_BRIEF_
Reproduce each of the entries below line for line, without changing anything.

_DATA FOR THE TASK_

---------------

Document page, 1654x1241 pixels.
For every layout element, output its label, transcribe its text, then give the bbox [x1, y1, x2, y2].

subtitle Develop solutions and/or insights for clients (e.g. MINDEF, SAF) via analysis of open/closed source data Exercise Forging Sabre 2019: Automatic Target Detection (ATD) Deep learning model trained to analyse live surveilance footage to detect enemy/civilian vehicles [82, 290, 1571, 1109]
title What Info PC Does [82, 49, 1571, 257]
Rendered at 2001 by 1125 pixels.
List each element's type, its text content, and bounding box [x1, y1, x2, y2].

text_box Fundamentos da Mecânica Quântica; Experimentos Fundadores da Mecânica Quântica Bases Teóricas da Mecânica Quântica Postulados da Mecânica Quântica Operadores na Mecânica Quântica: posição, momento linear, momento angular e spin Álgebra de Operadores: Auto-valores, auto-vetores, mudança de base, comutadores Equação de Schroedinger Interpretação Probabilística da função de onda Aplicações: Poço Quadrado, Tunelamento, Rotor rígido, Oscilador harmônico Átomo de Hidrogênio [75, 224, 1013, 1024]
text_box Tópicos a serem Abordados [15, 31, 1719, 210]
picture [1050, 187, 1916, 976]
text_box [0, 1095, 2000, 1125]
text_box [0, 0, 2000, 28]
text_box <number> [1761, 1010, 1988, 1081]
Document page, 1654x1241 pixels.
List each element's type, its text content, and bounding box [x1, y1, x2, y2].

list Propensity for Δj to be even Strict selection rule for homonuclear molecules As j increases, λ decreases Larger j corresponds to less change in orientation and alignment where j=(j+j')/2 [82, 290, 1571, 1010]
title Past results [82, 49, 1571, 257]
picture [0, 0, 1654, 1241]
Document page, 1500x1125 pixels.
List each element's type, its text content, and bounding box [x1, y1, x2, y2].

---------------

_WORKED SOLUTION_
Document page, 1654x1241 pixels.
For every layout element, output its label, transcribe its text, then give the bbox [x1, y1, x2, y2].

subtitle Develop solutions and/or insights for clients (e.g. MINDEF, SAF) via analysis of open/closed source data Exercise Forging Sabre 2019: Automatic Target Detection (ATD) Deep learning model trained to analyse live surveilance footage to detect enemy/civilian vehicles [82, 290, 1571, 1109]
title What Info PC Does [82, 49, 1571, 257]
Rendered at 2001 by 1125 pixels.
List each element's type, its text content, and bounding box [x1, y1, x2, y2].

text_box Fundamentos da Mecânica Quântica; Experimentos Fundadores da Mecânica Quântica Bases Teóricas da Mecânica Quântica Postulados da Mecânica Quântica Operadores na Mecânica Quântica: posição, momento linear, momento angular e spin Álgebra de Operadores: Auto-valores, auto-vetores, mudança de base, comutadores Equação de Schroedinger Interpretação Probabilística da função de onda Aplicações: Poço Quadrado, Tunelamento, Rotor rígido, Oscilador harmônico Átomo de Hidrogênio [75, 224, 1013, 1024]
text_box Tópicos a serem Abordados [15, 31, 1719, 210]
picture [1050, 187, 1916, 976]
text_box [0, 1095, 2000, 1125]
text_box [0, 0, 2000, 28]
text_box <number> [1761, 1010, 1988, 1081]
Document page, 1654x1241 pixels.
List each element's type, its text content, and bounding box [x1, y1, x2, y2].

list Propensity for Δj to be even Strict selection rule for homonuclear molecules As j increases, λ decreases Larger j corresponds to less change in orientation and alignment where j=(j+j')/2 [82, 290, 1571, 1010]
title Past results [82, 49, 1571, 257]
picture [0, 0, 1654, 1241]
Document page, 1500x1125 pixels.
List each element's type, its text content, and bounding box [x1, y1, x2, y2].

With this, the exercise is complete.